Actually, they have release some details about it, in this 99-page technical report https://arxiv.org/abs/2303.08774 (which is actually two papers stitches together, once you read it; oddly enough using different fonts).

But I'm not sure if this content qualifies as "real details".


The intro to that paper specifically says:

> Given both the competitive landscape and the safety implications of large-scale models like GPT-4, this report contains no further details about the architecture (including model size), hardware, training compute, dataset construction, training method, or similar. We are committed to independent auditing of our technologies, and shared some initial steps and ideas in this area in the system card accompanying this release. We plan to make further technical details available to additional third parties who can advise us on how to weigh the competitive and safety considerations above against the scientific value of further transparency.

In other words, "Stable Diffusion wasn't supposed to happen, so we're making all our methodology trade secret[0], if you want to Do Science then agree to this massive NDA and have enough skin in the game for us to cut you."

[0] Presumably at some point OpenAI will have to 'relent' to independent discovery by patenting AI architectures and refusing to license them


I've been using the Chat GPT-4 model, and openAI has been putting warnings about max queries per N hours.
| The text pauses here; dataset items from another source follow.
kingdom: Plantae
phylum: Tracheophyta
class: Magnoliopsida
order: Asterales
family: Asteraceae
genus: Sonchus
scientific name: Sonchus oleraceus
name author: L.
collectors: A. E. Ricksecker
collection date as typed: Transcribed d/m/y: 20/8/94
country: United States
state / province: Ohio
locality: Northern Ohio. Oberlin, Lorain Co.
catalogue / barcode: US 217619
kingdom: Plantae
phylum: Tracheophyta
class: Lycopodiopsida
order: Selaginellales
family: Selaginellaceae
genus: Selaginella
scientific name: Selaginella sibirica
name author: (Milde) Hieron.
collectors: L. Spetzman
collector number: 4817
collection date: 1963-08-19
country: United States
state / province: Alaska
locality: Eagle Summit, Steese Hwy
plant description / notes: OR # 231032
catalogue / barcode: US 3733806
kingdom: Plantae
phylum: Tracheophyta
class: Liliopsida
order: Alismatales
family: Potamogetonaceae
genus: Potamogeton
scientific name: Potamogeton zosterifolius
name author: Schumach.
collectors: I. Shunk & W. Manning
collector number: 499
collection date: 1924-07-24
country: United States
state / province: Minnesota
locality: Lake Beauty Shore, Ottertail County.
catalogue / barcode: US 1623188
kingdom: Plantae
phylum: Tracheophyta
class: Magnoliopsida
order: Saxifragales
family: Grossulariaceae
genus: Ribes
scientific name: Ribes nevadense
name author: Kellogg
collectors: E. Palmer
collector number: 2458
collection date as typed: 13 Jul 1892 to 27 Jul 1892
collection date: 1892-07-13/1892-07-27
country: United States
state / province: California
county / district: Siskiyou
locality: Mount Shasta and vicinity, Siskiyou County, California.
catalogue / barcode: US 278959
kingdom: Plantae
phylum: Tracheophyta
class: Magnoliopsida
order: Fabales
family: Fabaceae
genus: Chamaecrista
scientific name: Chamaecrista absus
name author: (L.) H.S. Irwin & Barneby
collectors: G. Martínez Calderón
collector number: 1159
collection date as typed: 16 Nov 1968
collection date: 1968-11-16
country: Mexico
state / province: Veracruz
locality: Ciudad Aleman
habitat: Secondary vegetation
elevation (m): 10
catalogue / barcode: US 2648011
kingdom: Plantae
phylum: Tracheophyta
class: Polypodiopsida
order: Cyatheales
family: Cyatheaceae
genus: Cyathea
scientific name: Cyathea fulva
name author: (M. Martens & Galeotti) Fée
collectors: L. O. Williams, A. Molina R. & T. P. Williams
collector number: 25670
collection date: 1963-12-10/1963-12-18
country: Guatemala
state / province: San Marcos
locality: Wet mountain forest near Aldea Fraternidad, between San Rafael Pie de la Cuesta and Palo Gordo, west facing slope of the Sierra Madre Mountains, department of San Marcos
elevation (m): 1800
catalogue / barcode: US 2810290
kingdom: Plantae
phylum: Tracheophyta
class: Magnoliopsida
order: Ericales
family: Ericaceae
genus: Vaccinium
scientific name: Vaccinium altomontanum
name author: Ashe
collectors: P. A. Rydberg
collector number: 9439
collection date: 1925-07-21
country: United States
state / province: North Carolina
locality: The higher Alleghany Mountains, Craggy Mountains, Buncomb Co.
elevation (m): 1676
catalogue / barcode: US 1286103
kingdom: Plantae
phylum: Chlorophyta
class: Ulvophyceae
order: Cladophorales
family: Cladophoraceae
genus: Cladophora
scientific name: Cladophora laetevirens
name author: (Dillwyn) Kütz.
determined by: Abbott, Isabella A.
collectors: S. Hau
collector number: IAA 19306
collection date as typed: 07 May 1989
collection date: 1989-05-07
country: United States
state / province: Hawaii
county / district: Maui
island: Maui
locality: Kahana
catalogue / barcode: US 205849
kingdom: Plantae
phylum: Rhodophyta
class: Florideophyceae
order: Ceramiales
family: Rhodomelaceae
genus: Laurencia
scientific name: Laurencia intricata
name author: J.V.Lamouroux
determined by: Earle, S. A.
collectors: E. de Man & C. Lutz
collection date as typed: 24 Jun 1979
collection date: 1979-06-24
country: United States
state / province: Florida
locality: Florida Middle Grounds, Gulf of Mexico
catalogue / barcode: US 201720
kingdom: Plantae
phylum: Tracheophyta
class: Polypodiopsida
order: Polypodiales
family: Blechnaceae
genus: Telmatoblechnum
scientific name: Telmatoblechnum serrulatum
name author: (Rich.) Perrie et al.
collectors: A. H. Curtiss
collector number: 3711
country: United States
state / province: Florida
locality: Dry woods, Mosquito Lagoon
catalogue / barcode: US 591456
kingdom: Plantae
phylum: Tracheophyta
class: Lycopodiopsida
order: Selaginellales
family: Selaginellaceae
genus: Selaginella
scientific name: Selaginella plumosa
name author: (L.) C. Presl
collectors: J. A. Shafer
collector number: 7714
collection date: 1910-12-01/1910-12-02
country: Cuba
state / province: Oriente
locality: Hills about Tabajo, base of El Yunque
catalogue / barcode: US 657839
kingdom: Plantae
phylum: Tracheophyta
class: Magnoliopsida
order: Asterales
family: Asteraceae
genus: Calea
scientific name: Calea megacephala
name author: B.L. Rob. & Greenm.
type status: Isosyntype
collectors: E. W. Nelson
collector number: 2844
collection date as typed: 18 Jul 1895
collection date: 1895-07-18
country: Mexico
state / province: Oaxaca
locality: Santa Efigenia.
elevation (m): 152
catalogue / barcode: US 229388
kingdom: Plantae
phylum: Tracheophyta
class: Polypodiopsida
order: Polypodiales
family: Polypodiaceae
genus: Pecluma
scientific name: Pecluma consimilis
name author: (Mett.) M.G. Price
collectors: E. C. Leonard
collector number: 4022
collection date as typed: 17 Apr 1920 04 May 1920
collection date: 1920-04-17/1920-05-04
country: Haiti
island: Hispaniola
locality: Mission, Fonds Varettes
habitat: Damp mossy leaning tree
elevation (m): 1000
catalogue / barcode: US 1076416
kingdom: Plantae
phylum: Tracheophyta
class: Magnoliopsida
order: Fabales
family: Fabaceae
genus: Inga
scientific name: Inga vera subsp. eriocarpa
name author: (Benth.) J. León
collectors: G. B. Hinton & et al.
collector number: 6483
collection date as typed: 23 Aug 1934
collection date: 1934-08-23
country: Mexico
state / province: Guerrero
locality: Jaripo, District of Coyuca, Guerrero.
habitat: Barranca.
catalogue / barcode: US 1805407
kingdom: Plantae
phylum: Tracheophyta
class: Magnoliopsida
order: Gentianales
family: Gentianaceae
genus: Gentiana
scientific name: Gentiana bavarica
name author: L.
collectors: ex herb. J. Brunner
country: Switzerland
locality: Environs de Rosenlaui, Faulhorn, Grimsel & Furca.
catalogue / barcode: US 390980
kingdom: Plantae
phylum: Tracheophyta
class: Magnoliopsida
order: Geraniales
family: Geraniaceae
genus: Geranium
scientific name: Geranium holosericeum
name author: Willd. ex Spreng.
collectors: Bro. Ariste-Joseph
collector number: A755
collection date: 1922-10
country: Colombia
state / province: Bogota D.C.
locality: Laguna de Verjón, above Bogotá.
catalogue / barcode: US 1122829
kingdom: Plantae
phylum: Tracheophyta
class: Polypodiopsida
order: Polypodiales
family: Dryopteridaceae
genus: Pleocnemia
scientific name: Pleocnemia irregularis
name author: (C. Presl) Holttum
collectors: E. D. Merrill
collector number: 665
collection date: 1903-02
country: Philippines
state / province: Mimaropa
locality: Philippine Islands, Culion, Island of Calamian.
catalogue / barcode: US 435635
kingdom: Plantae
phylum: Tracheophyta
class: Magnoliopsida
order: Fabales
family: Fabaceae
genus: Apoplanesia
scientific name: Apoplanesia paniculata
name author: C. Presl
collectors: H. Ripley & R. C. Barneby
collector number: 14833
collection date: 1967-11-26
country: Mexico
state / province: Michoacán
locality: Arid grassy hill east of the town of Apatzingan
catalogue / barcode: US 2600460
Given the degree to which they're limiting access (up until they crashed today, they'd dropped to 25 queries / 3 hours), I suspect GPT-4 is actually much, much larger, and they just don't have the computational resources to support its use at the same level as GPT-3.5 or GPT-3.5 Turbo.


You could be right! I don't claim access to any private OpenAI information so any theories by me are based on what's known publicly, which isn't much for GPT-4. I do want to call attention to the difference between training runs and inference runs (post-training usage of the model). If each training run costs mid six-figures, CompetitorGPT is going to have to be well-funded and likely sponsored by AWS/GCP (eg Deepmind) just to train up the model, given that it's probably not a one-shot. If it's much lower due to optimizations in training, on top of only having to fine-tune the model on a company's codebase instead of training the whole model from scratch each time, then I could see a company selling the service of creating CompetitorGPT or CompetitorCoPilot seems like it could be a very worthwhile investment, by companies that are willing to invest in such services for their developers. (Eg companies that are willing to pay Splunk's exorbitant costs vs one that would rather burn time self-hosting a graphana setup. Not to impugn graphana, but it's very much a home-grown, open source self-hosted deployment. Managing a Splunk cluster is also far from free, it's just that not all companies are willing to bear the yearly licensing cost for it and would prefer to self-host graphana solely for cost reasons even if TCO including the opportunity cost makes it more expensive in the long run.)